Je ne sais plus quoi faire.... sinon down-grader à la version antérieure, ou passer à la version xorg 1.8, mais je préfèrerais rester en stable. Une idée, une solution ?

----------

## KeNNys

je ne sais plus le nom exact mais refait un emerge un truc comme cela input-evdev enfin tu fait un emerge -s evdev tu trouvera le bon portage.

----------

## elyes

salut,

si tu utilise hal, pourquoi tu as INPUT_DEVICES="evdev synaptics mouse keyboard" ?

sauf erreur, INPUT_DEVICES="evdev" doit etre suffisant ( idem sans hal avec xorg-server-1.8  )

autrement, qlist -I -C x11-drivers/ doit te donner la liste des drivers a re-compiler.

cordialement,

Elyes

----------

## Carlino

 *Quote:*   

> Ce que j'ai déjà fait :
> 
> -re-compiler le paquet xorg-server 1.7.6, avec et sans les valeurs "keyboard mouse" dans INPUT_DEVICES de make.conf
> 
> -re-compiler les drivers x11-drivers/ * (x11-drivers/xf86-input-evdev, x11-drivers/xf86-input-keyboard, x11-drivers/xf86-input-mouse, x11-drivers/xf86-input-synaptics, x11-drivers/xf86-video-ati, x11-drivers/xf86-video-fbdev, x11-drivers/xf86-video-radeonhd, x11-drivers/xf86-video-vesa). 

 

----------

## Picani

J'ai déjà eu le problème avec la même version, après une mise à jours, mais pas dans les mêmes conditions.

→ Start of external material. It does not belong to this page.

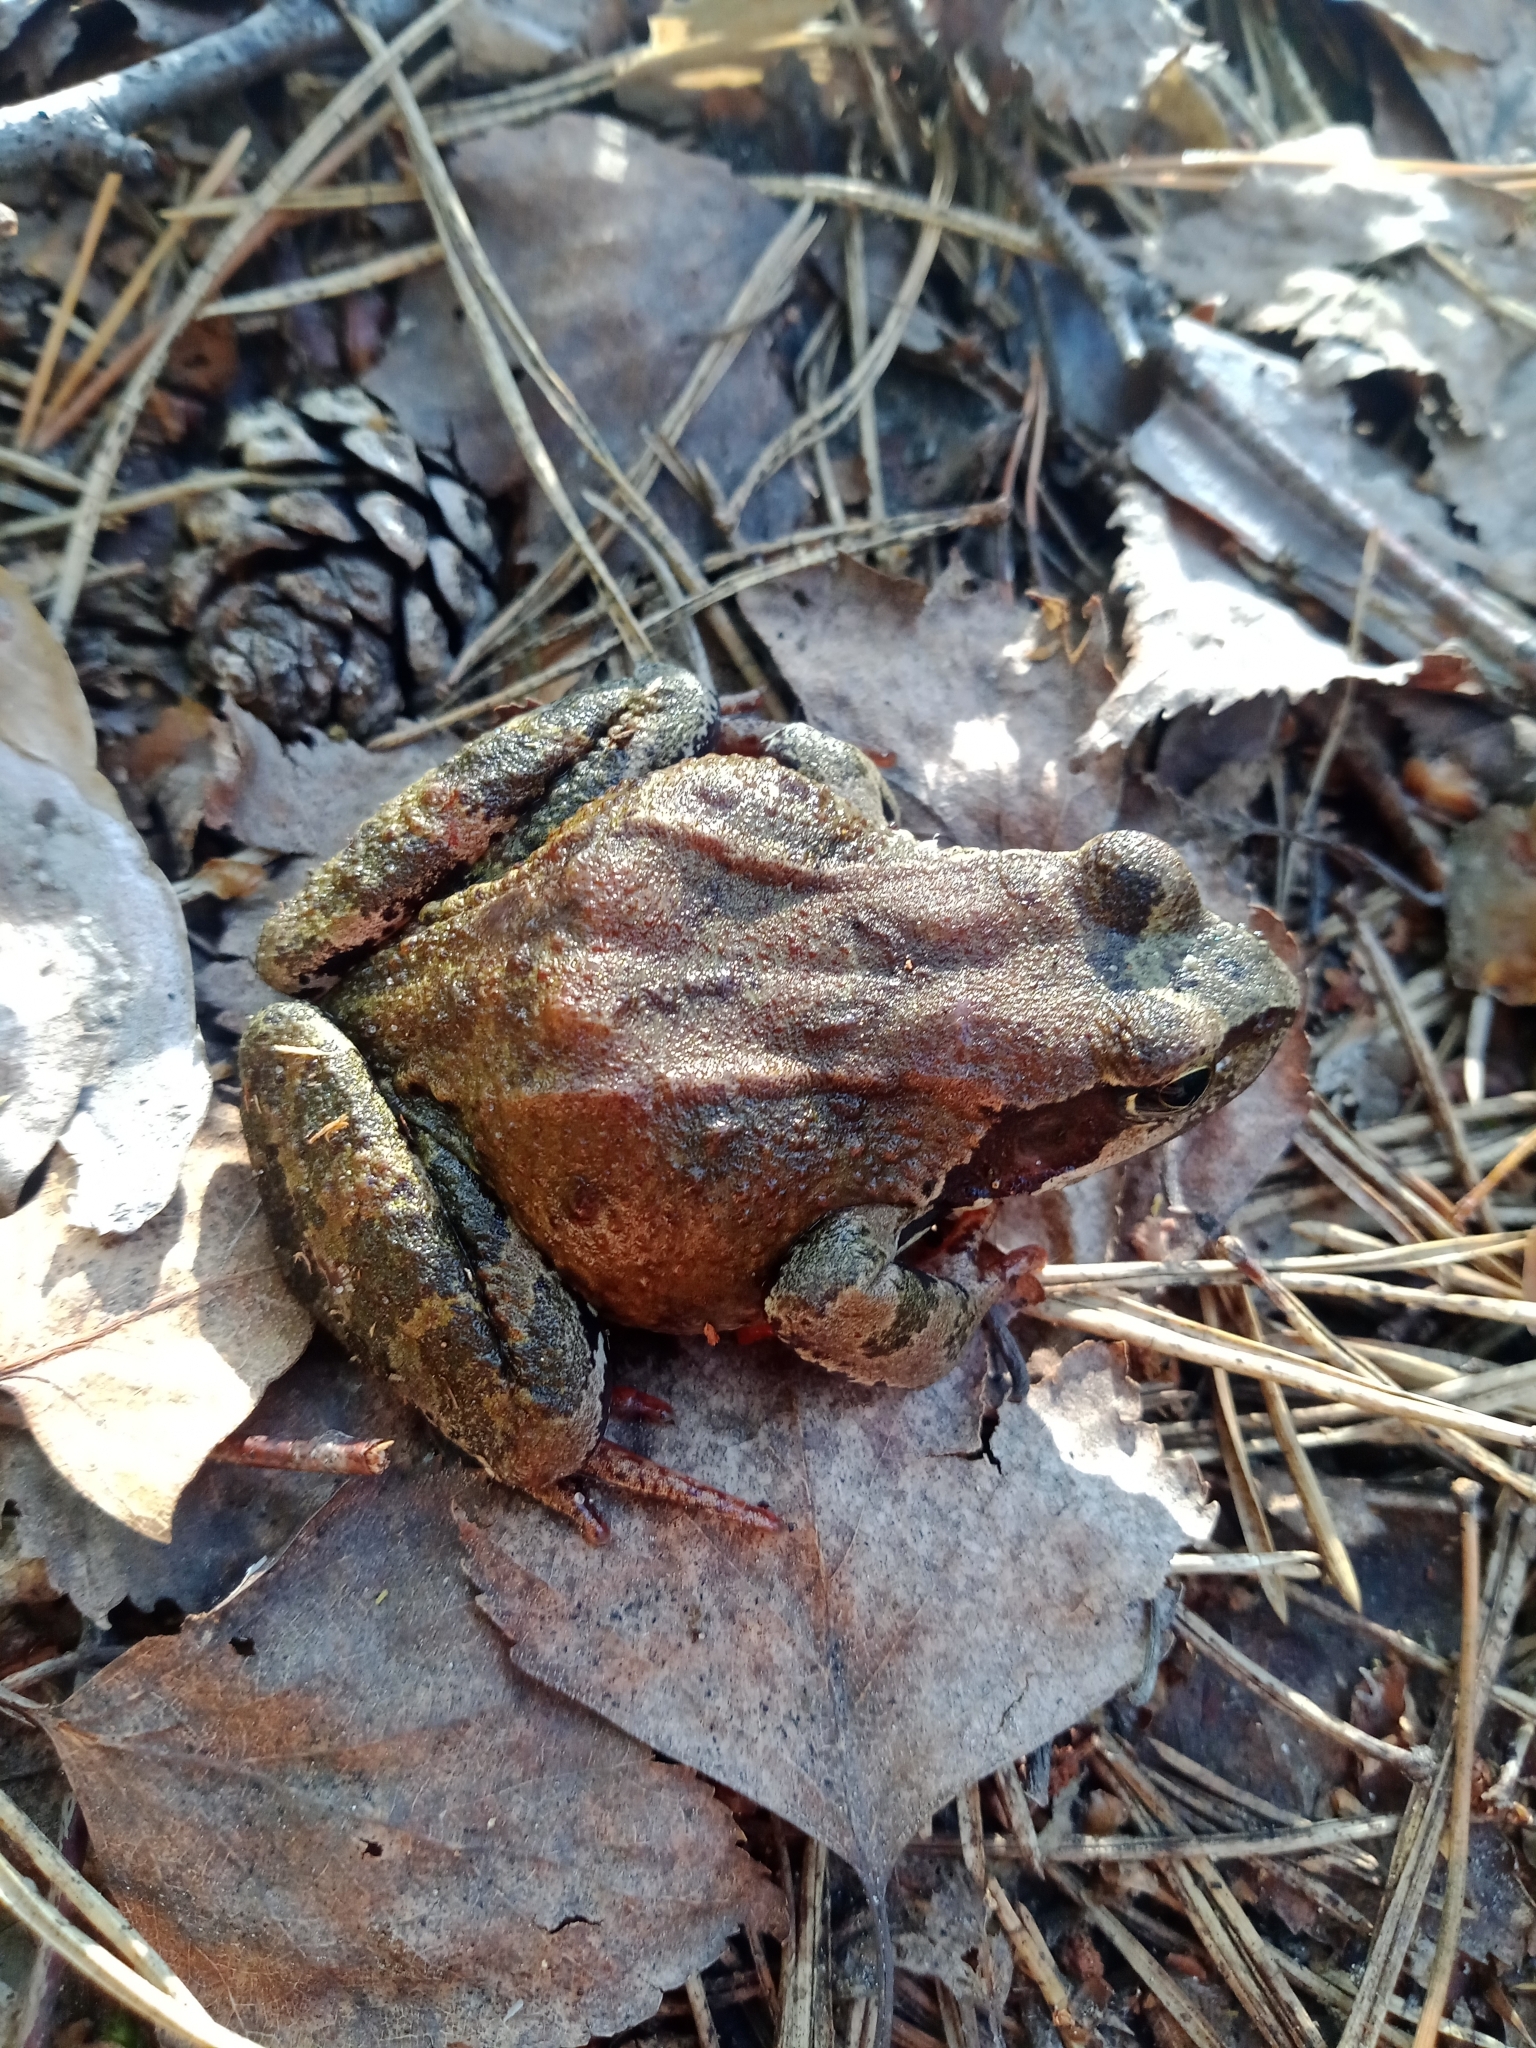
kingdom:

Je m'explique : mon xorg-server n'utilise pas hal (USE="-hal). Qand je l'ai mis à jours, j'ai fais mon petit revdep-rebuild (d'ailleurs, est-ce que tu l'as fais ? On ne sait jms) et puis j'ai relancé mon serveur graphique et là pareil que toi : plus de clavier. J'ai réinstallé xf86-input-keyboard et tt à bien remarché. Tu devrais recompiler xorg-server sans hal (par contre tu devrais alors te faire ton xorg.conf), recompiler xf86-input-keyboard et voir ce que ça donne. Au pire tu perds bcp de tps   :Laughing: 

Et je sais, c'est bcp compliqué pr pas gd chose ...

----------

## Carlino

VoidMage a trouvé l'origine du problème: le fichier 10-x11-input.fdi mal configuré ; les détails sont dans ce post

----------

## d2_racing

les fichiers .fdi peuvent donner des maux de têtes  :Razz: 

----------